[Transcribed page contents]
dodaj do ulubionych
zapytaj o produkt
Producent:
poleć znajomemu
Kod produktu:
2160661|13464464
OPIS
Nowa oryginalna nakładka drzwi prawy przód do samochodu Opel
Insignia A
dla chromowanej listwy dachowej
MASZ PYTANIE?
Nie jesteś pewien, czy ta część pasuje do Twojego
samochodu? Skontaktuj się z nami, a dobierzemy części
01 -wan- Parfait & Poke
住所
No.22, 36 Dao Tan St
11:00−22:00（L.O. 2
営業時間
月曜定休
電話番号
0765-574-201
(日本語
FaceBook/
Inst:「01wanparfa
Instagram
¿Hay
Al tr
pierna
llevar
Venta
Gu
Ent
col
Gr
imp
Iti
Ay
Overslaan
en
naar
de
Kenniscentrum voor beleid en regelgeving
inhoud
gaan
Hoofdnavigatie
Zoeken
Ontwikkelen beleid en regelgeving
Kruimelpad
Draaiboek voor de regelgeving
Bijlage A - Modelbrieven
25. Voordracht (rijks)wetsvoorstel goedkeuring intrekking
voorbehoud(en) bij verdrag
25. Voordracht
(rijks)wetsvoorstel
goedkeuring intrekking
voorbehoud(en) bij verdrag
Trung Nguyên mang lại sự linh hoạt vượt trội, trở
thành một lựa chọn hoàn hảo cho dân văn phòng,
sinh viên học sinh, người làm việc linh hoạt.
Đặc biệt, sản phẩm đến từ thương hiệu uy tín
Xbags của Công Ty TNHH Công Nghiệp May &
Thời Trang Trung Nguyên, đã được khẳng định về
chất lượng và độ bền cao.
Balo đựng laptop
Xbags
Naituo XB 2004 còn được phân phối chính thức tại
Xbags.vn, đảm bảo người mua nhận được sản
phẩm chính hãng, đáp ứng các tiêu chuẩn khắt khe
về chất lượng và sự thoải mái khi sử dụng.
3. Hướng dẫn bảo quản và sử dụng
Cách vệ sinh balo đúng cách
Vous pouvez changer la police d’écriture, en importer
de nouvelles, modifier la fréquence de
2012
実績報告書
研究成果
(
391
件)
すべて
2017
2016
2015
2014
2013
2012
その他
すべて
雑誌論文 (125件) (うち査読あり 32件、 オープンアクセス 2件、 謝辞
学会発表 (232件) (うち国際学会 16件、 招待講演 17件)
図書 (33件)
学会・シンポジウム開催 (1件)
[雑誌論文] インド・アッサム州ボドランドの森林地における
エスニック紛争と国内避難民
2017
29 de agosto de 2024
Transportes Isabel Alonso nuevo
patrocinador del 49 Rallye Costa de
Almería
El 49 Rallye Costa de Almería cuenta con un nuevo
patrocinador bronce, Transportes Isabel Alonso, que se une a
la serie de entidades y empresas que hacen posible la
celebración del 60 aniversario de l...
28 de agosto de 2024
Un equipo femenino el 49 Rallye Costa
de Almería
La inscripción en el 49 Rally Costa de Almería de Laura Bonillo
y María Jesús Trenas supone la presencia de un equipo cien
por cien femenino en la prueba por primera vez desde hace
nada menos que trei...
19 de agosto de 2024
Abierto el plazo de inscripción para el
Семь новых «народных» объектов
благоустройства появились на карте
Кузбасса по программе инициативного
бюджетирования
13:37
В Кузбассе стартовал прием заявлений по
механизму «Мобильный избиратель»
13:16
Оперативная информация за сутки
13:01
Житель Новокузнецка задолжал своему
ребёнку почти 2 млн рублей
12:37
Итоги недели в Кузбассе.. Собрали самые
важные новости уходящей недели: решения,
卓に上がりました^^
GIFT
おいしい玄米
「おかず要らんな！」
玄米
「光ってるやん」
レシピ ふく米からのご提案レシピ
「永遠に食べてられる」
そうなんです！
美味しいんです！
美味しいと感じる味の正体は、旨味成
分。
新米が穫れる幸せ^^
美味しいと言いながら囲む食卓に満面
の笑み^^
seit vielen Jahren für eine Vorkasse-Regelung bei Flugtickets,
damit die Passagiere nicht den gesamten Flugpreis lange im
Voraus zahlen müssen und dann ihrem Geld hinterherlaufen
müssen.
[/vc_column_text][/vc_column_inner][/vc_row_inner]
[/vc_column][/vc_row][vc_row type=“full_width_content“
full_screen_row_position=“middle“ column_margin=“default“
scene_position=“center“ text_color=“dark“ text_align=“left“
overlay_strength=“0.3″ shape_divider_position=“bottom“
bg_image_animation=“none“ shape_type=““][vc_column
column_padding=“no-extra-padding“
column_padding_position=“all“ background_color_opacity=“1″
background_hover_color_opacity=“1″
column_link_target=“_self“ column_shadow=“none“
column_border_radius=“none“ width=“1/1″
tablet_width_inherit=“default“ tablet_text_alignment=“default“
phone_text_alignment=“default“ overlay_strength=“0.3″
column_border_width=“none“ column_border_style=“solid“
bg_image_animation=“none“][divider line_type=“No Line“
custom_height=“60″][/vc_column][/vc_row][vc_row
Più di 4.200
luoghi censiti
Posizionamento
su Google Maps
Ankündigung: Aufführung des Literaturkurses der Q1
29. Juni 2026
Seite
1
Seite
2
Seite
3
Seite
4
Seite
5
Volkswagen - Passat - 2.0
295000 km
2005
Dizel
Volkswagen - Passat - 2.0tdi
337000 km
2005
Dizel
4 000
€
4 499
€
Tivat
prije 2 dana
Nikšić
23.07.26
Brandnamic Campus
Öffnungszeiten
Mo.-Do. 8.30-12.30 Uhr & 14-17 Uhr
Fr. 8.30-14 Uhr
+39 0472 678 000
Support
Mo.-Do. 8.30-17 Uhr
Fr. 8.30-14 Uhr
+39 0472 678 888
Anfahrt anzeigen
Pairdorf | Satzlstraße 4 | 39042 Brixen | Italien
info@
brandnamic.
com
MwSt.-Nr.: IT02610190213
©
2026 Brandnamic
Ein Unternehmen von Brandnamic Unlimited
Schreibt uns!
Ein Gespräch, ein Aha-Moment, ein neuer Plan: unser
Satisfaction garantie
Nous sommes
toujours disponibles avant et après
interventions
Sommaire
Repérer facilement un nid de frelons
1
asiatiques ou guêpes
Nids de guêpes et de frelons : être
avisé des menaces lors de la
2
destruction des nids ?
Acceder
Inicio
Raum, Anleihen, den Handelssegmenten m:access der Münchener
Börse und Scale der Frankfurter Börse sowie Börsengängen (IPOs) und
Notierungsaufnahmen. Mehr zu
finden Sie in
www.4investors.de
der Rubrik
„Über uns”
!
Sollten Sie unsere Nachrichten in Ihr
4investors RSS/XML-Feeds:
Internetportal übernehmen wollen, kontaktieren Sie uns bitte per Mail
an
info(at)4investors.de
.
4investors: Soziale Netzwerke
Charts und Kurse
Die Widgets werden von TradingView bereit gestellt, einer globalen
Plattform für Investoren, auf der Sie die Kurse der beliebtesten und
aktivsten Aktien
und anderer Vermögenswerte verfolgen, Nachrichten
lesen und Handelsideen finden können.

**Exercise details:**
Please rewrite the transcribed text from every entry above as a numbered list with one line per item, leaving out blank lines.

**Exercise result:**
1. dodaj do ulubionych
2. zapytaj o produkt
3. Producent:
4. poleć znajomemu
5. Kod produktu:
6. 2160661|13464464
7. OPIS
8. Nowa oryginalna nakładka drzwi prawy przód do samochodu Opel
9. Insignia A
10. dla chromowanej listwy dachowej
11. MASZ PYTANIE?
12. Nie jesteś pewien, czy ta część pasuje do Twojego
13. samochodu? Skontaktuj się z nami, a dobierzemy części
14. 01 -wan- Parfait & Poke
15. 住所
16. No.22, 36 Dao Tan St
17. 11:00−22:00（L.O. 2
18. 営業時間
19. 月曜定休
20. 電話番号
21. 0765-574-201
22. (日本語
23. FaceBook/
24. Inst:「01wanparfa
25. Instagram
26. ¿Hay
27. Al tr
28. pierna
29. llevar
30. Venta
31. Gu
32. Ent
33. col
34. Gr
35. imp
36. Iti
37. Ay
38. Overslaan
39. en
40. naar
41. de
42. Kenniscentrum voor beleid en regelgeving
43. inhoud
44. gaan
45. Hoofdnavigatie
46. Zoeken
47. Ontwikkelen beleid en regelgeving
48. Kruimelpad
49. Draaiboek voor de regelgeving
50. Bijlage A - Modelbrieven
51. 25. Voordracht (rijks)wetsvoorstel goedkeuring intrekking
52. voorbehoud(en) bij verdrag
53. 25. Voordracht
54. (rijks)wetsvoorstel
55. goedkeuring intrekking
56. voorbehoud(en) bij verdrag
57. Trung Nguyên mang lại sự linh hoạt vượt trội, trở
58. thành một lựa chọn hoàn hảo cho dân văn phòng,
59. sinh viên học sinh, người làm việc linh hoạt.
60. Đặc biệt, sản phẩm đến từ thương hiệu uy tín
61. Xbags của Công Ty TNHH Công Nghiệp May &
62. Thời Trang Trung Nguyên, đã được khẳng định về
63. chất lượng và độ bền cao.
64. Balo đựng laptop
65. Xbags
66. Naituo XB 2004 còn được phân phối chính thức tại
67. Xbags.vn, đảm bảo người mua nhận được sản
68. phẩm chính hãng, đáp ứng các tiêu chuẩn khắt khe
69. về chất lượng và sự thoải mái khi sử dụng.
70. 3. Hướng dẫn bảo quản và sử dụng
71. Cách vệ sinh balo đúng cách
72. Vous pouvez changer la police d’écriture, en importer
73. de nouvelles, modifier la fréquence de
74. 2012
75. 実績報告書
76. 研究成果
77. (
78. 391
79. 件)
80. すべて
81. 2017
82. 2016
83. 2015
84. 2014
85. 2013
86. 2012
87. その他
88. すべて
89. 雑誌論文 (125件) (うち査読あり 32件、 オープンアクセス 2件、 謝辞
90. 学会発表 (232件) (うち国際学会 16件、 招待講演 17件)
91. 図書 (33件)
92. 学会・シンポジウム開催 (1件)
93. [雑誌論文] インド・アッサム州ボドランドの森林地における
94. エスニック紛争と国内避難民
95. 2017
96. 29 de agosto de 2024
97. Transportes Isabel Alonso nuevo
98. patrocinador del 49 Rallye Costa de
99. Almería
100. El 49 Rallye Costa de Almería cuenta con un nuevo
101. patrocinador bronce, Transportes Isabel Alonso, que se une a
102. la serie de entidades y empresas que hacen posible la
103. celebración del 60 aniversario de l...
104. 28 de agosto de 2024
105. Un equipo femenino el 49 Rallye Costa
106. de Almería
107. La inscripción en el 49 Rally Costa de Almería de Laura Bonillo
108. y María Jesús Trenas supone la presencia de un equipo cien
109. por cien femenino en la prueba por primera vez desde hace
110. nada menos que trei...
111. 19 de agosto de 2024
112. Abierto el plazo de inscripción para el
113. Семь новых «народных» объектов
114. благоустройства появились на карте
115. Кузбасса по программе инициативного
116. бюджетирования
117. 13:37
118. В Кузбассе стартовал прием заявлений по
119. механизму «Мобильный избиратель»
120. 13:16
121. Оперативная информация за сутки
122. 13:01
123. Житель Новокузнецка задолжал своему
124. ребёнку почти 2 млн рублей
125. 12:37
126. Итоги недели в Кузбассе.. Собрали самые
127. важные новости уходящей недели: решения,
128. 卓に上がりました^^
129. GIFT
130. おいしい玄米
131. 「おかず要らんな！」
132. 玄米
133. 「光ってるやん」
134. レシピ ふく米からのご提案レシピ
135. 「永遠に食べてられる」
136. そうなんです！
137. 美味しいんです！
138. 美味しいと感じる味の正体は、旨味成
139. 分。
140. 新米が穫れる幸せ^^
141. 美味しいと言いながら囲む食卓に満面
142. の笑み^^
143. seit vielen Jahren für eine Vorkasse-Regelung bei Flugtickets,
144. damit die Passagiere nicht den gesamten Flugpreis lange im
145. Voraus zahlen müssen und dann ihrem Geld hinterherlaufen
146. müssen.
147. [/vc_column_text][/vc_column_inner][/vc_row_inner]
148. [/vc_column][/vc_row][vc_row type=“full_width_content“
149. full_screen_row_position=“middle“ column_margin=“default“
150. scene_position=“center“ text_color=“dark“ text_align=“left“
151. overlay_strength=“0.3″ shape_divider_position=“bottom“
152. bg_image_animation=“none“ shape_type=““][vc_column
153. column_padding=“no-extra-padding“
154. column_padding_position=“all“ background_color_opacity=“1″
155. background_hover_color_opacity=“1″
156. column_link_target=“_self“ column_shadow=“none“
157. column_border_radius=“none“ width=“1/1″
158. tablet_width_inherit=“default“ tablet_text_alignment=“default“
159. phone_text_alignment=“default“ overlay_strength=“0.3″
160. column_border_width=“none“ column_border_style=“solid“
161. bg_image_animation=“none“][divider line_type=“No Line“
162. custom_height=“60″][/vc_column][/vc_row][vc_row
163. Più di 4.200
164. luoghi censiti
165. Posizionamento
166. su Google Maps
167. Ankündigung: Aufführung des Literaturkurses der Q1
168. 29. Juni 2026
169. Seite
170. 1
171. Seite
172. 2
173. Seite
174. 3
175. Seite
176. 4
177. Seite
178. 5
179. Volkswagen - Passat - 2.0
180. 295000 km
181. 2005
182. Dizel
183. Volkswagen - Passat - 2.0tdi
184. 337000 km
185. 2005
186. Dizel
187. 4 000
188. €
189. 4 499
190. €
191. Tivat
192. prije 2 dana
193. Nikšić
194. 23.07.26
195. Brandnamic Campus
196. Öffnungszeiten
197. Mo.-Do. 8.30-12.30 Uhr & 14-17 Uhr
198. Fr. 8.30-14 Uhr
199. +39 0472 678 000
200. Support
201. Mo.-Do. 8.30-17 Uhr
202. Fr. 8.30-14 Uhr
203. +39 0472 678 888
204. Anfahrt anzeigen
205. Pairdorf | Satzlstraße 4 | 39042 Brixen | Italien
206. info@
207. brandnamic.
208. com
209. MwSt.-Nr.: IT02610190213
210. ©
211. 2026 Brandnamic
212. Ein Unternehmen von Brandnamic Unlimited
213. Schreibt uns!
214. Ein Gespräch, ein Aha-Moment, ein neuer Plan: unser
215. Satisfaction garantie
216. Nous sommes
217. toujours disponibles avant et après
218. interventions
219. Sommaire
220. Repérer facilement un nid de frelons
221. 1
222. asiatiques ou guêpes
223. Nids de guêpes et de frelons : être
224. avisé des menaces lors de la
225. 2
226. destruction des nids ?
227. Acceder
228. Inicio
229. Raum, Anleihen, den Handelssegmenten m:access der Münchener
230. Börse und Scale der Frankfurter Börse sowie Börsengängen (IPOs) und
231. Notierungsaufnahmen. Mehr zu
232. finden Sie in
233. www.4investors.de
234. der Rubrik
235. „Über uns”
236. !
237. Sollten Sie unsere Nachrichten in Ihr
238. 4investors RSS/XML-Feeds:
239. Internetportal übernehmen wollen, kontaktieren Sie uns bitte per Mail
240. an
241. info(at)4investors.de
242. .
243. 4investors: Soziale Netzwerke
244. Charts und Kurse
245. Die Widgets werden von TradingView bereit gestellt, einer globalen
246. Plattform für Investoren, auf der Sie die Kurse der beliebtesten und
247. aktivsten Aktien
248. und anderer Vermögenswerte verfolgen, Nachrichten
249. lesen und Handelsideen finden können.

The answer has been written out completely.